Supplementary Table (see online, available at www.ajodo.org ) presents the detailed findings from the content analysis regarding the types of complaints expressed in at least 1% of the 956 negative online reviews. The 3 most common general categories or domains of complaints found in negative reviews were about (1) quality of care and/or service, which occurred in 53.2% of reviews; (2) interpersonal interactions, which occurred in 52.0% of reviews; and (3) money and/or financial issues, which occurred in 46.9% of reviews. These were followed by significant but less frequent types of complaints, shown in continued order of decreasing frequency of occurrence, that had to do with (4) time, which occurred in 26.8% of reviews, (5) communication, which occurred in 23.8% of reviews, and (6) unprofessional behavior, which occurred in 10.7% of reviews. The top 5 specific complaints across all categories were “Impolite/Rude/Mean” (23.5% of reviews), “Bad outcome/Complications/Not finish” (21.3% of reviews), “Errors/Poor skill, ability, office organization” (18.1% of reviews), “Money before patients/Greedy” (15.6% of reviews), and “No time for patient/Factory environment” (14.1% of reviews).

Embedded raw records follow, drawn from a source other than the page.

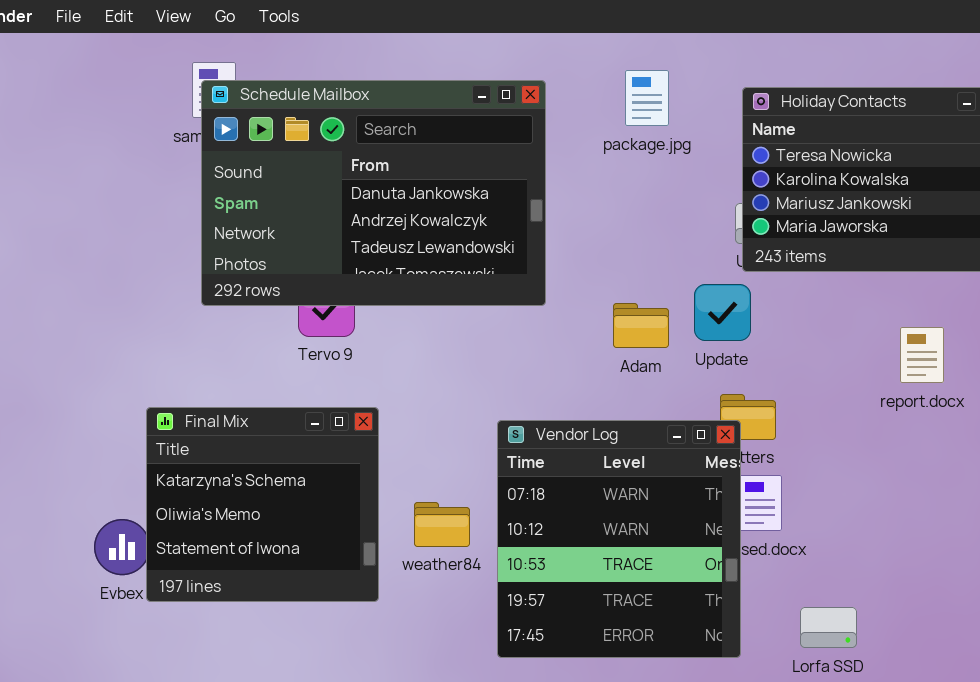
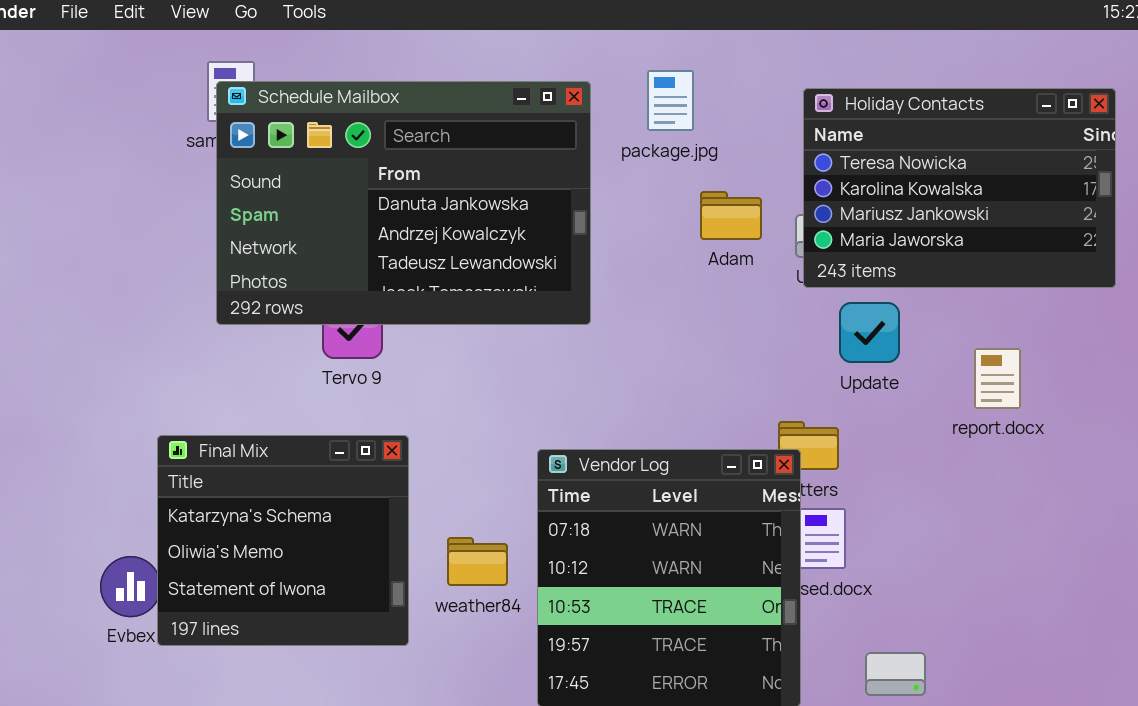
package.jpg: [625,70,669,126] -> [647,70,694,131], moved
Update: [694,284,751,341] -> [839,302,900,363], moved
Adam: [613,303,669,348] -> [700,191,762,240], moved

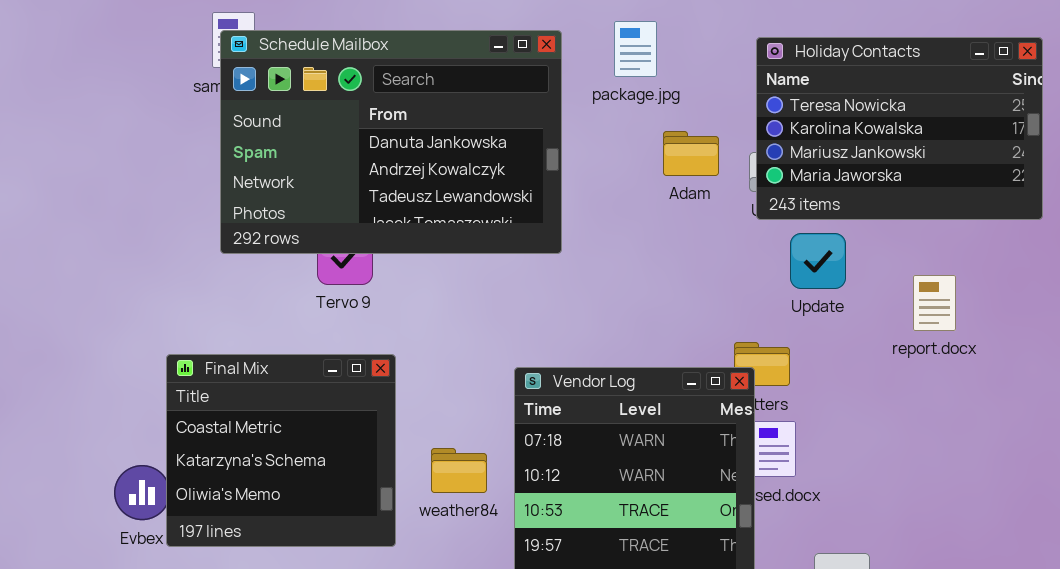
Final Mix: [157,435,409,646] -> [166,354,396,547], scrolled up 1 row

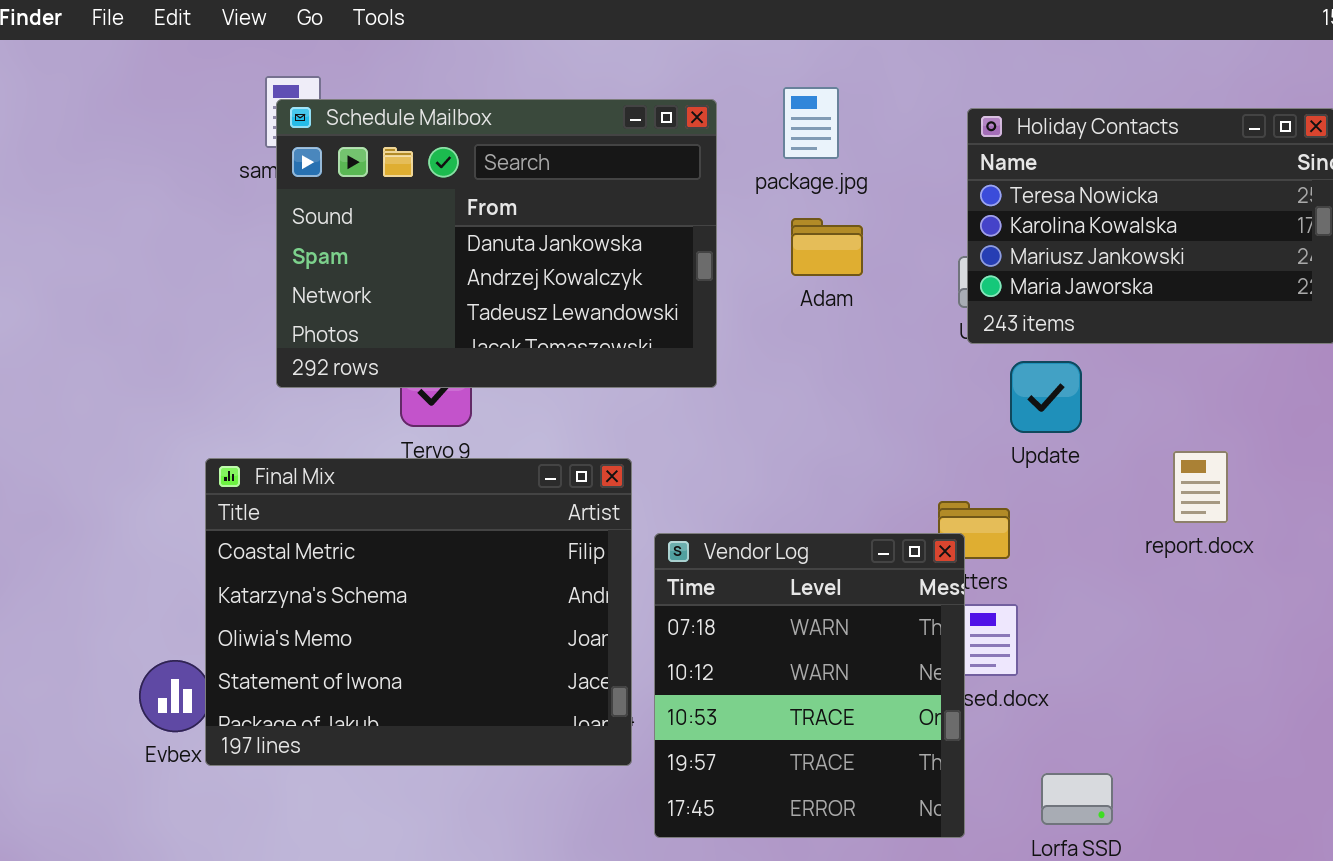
Adam: [663,131,719,176] -> [791,218,863,276], moved
report.docx: [913,275,956,331] -> [1173,451,1228,523], moved
Final Mix: [166,354,396,547] -> [205,458,632,766], resized

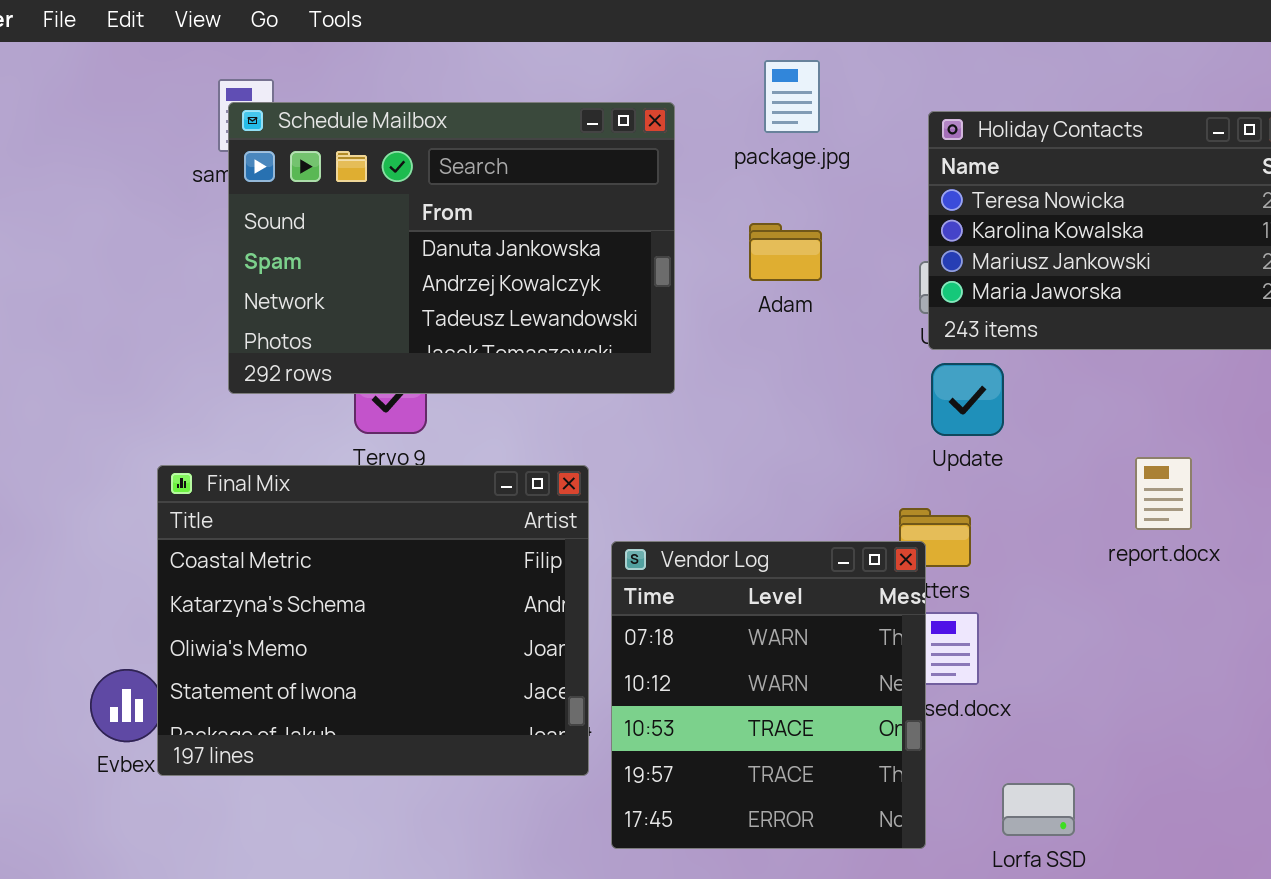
package.jpg: [783,87,839,159] -> [764,60,820,133], moved
Update: [1010,361,1082,433] -> [931,363,1004,436], moved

Certain types of complaints are usually attributed to specific personnel in the orthodontic office ( Supplementary Table ). For example, orthodontists were typically cited for problems about the excessive length of treatment, whereas the front office staff was cited for scheduling errors and/or changes. Complaints regarding money and/or financial issues typically referred to the orthodontist, although 82.1% of billing problems were attributed to the billing staff. Communication complaints were largely about the reception staff, interpersonal complaints were most frequently associated with the orthodontist and the reception staff, and quality of care and/or service was most frequently attributed to the orthodontist.
Frequently mentioned miscellaneous complaints were, (1) poor customer service (7.6% of reviews), (2) lost and/or broken and/or replace retainer (7.0% of reviews), and (3) refusal to treat (or continue to treat) (2.5% of reviews). Complaints of multiple providers and/or staff turnover occurred in 1.8% of reviews, whereas complaints of office layout and/or office design, office cleanliness and/or shabby, and office catered toward only children and/or adults each occurred in 1.2% of reviews. No identifiable complaint was found in 3.0% of all negative reviews.
Table IV describes the 219 responses posted in reply to negative online reviews. A minority of orthodontic offices (27.4%; 93 of 340) that received a negative Google review posted a response, and none of those negative reviews were updated after the office’s response. Similarly, a minority of orthodontic offices (31.3%; 70 of 224) that received a negative Yelp review posted a response. Out of those 70 offices, 17 (24.3%) had patients update their review after the office response. However, only 4 of those 17 offices had reviews that were updated to a more positive rating of 3-, 4-, or 5-stars, whereas the updated reviews remained negative (either a 1- or 2-star rating) for the other 13 offices. Orthodontists who responded to negative reviews had a greater number of total reviews (mean Google reviews, 72.0; mean Yelp reviews, 34.7) compared with those who did not post a response (mean Google reviews, 59.1; mean Yelp reviews, 16.1) (mean Google difference, 13.0; t test, 1.2; df, 174.7; P = 0.24; 95% CI difference, −9.0-34.9; mean Yelp difference, 18.5; t test, 3.0; df, 81.5; P <0.01, 95% CI difference, 6.2-30.9). In addition, orthodontists who responded to negative Google reviews also had a significantly higher average rating (4.54) when compared with orthodontists who did not respond to negative Google reviews (4.35) (difference, 0.19; t test, 2.1; df, 187.0; P = 0.03; 95% CI difference, 0.01-0.36; Table IV ). Similarly, orthodontists who responded to negative Yelp reviews had a significantly higher average rating (4.15) than orthodontists who did not post a response (3.41) (difference, 0.74; t test, 5.2; df, 183.6; P <0.01; 95% CI difference, 0.46-1.02; Table IV ).